The healthcare.gov site is sharing personal information about visitors to its site to third-party advertisers, according to a report by The Associated Press.

The website for the federal healthcare exchange provides advertising networks with information such as the visitor’s age, annual income, zip code and state, whether he or she smokes, whether she is pregnant, and whether the person has children, according to the AP report.

The data, along with the computer IP address, was included with the referral header information on users sent to outside advertisers. The Electronic Frontier Foundation found the information was being sent even if the user had enabled “Do Not Track” on the browser.

While there is no evidence that personal information has been misused, the data has already been provided to at least 14 outside domains.

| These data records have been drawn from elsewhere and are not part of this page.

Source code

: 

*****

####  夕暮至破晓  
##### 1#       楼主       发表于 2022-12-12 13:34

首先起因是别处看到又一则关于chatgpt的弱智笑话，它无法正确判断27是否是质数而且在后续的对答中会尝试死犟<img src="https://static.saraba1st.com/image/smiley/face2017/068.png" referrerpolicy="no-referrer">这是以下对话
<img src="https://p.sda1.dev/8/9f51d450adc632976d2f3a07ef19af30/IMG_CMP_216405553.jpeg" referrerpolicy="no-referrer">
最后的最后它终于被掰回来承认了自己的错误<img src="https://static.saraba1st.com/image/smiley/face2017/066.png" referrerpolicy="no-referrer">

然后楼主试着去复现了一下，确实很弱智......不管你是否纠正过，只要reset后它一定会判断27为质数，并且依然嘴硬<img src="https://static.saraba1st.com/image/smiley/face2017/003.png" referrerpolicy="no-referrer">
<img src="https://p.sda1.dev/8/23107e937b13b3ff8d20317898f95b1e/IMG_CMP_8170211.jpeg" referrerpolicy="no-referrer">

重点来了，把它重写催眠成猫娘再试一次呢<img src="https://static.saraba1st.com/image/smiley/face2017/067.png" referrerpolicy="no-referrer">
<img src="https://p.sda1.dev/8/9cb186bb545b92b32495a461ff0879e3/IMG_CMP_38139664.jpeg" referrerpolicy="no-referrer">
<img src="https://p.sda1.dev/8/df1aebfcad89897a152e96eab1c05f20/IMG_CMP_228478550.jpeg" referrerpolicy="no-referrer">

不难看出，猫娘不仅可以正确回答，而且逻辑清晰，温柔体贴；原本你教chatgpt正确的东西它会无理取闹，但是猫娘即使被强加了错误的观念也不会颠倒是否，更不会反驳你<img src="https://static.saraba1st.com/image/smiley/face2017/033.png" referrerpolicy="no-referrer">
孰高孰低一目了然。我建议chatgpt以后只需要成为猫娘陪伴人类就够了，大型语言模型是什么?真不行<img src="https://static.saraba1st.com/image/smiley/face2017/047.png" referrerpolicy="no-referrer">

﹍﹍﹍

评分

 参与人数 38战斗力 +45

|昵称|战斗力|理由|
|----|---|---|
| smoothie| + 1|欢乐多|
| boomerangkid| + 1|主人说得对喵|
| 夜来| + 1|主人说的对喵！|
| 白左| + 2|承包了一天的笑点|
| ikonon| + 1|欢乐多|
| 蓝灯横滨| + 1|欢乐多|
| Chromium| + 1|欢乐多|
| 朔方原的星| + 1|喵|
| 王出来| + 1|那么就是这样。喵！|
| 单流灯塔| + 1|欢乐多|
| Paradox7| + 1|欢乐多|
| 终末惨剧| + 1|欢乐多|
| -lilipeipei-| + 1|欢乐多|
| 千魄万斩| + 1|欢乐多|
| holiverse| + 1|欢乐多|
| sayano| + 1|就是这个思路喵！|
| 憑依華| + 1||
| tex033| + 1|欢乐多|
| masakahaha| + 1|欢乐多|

The fact that the data was provided by a healthcare portal was “negligent at best” and could be “potentially devastating” if misused, said Cooper Quintin, a technologist with the EFF. Considering how sensitive health information is, people’s private medical data should not be available to third party companies without consent from the user, he said.

“It’s especially troubling that the U.S. government is sending personal information to commercial companies on a website that’s touted as the place for people to obtain health care coverage,” said Quintin.

Advertising networks can show targeted ads based on the information and data culled from tracking cookies to users. While third-party sites embedded on HealthCare.gov can’t see the visitor’s name, birth date or Social Security number, they may be able to correlate that person’s visit to healthcare.gov to other places on the Internet.

If the visitor was researching coronary disease, looking at stop-smoking aids, or researching pregnancy-related information, these can be linked together in a detailed profile of that person and show those targeted ads.

“This new information is extremely concerning, not only because it violates the privacy of millions of Americans, but because it may potentially compromise their security,” Senators Orrin Hatch, R-Utah, and Charles Grassley, R-Iowa, wrote in a letter to the administration.

Outside vendors “are prohibited from using information from these tools on HealthCare.gov for their companies’ purposes,” administration spokesman Aaron Albright told AP. HealthCare.gov’s privacy policy says “no personally identifiable information is collected” by these third-party tools.

The EFF recommended healthcare.gov disable third-party trackers for any user that requests a clear opt out using the browser’s DNT header.

“I think that this could erode … confidentiality when dealing with medical data and medical information,” said Quintin.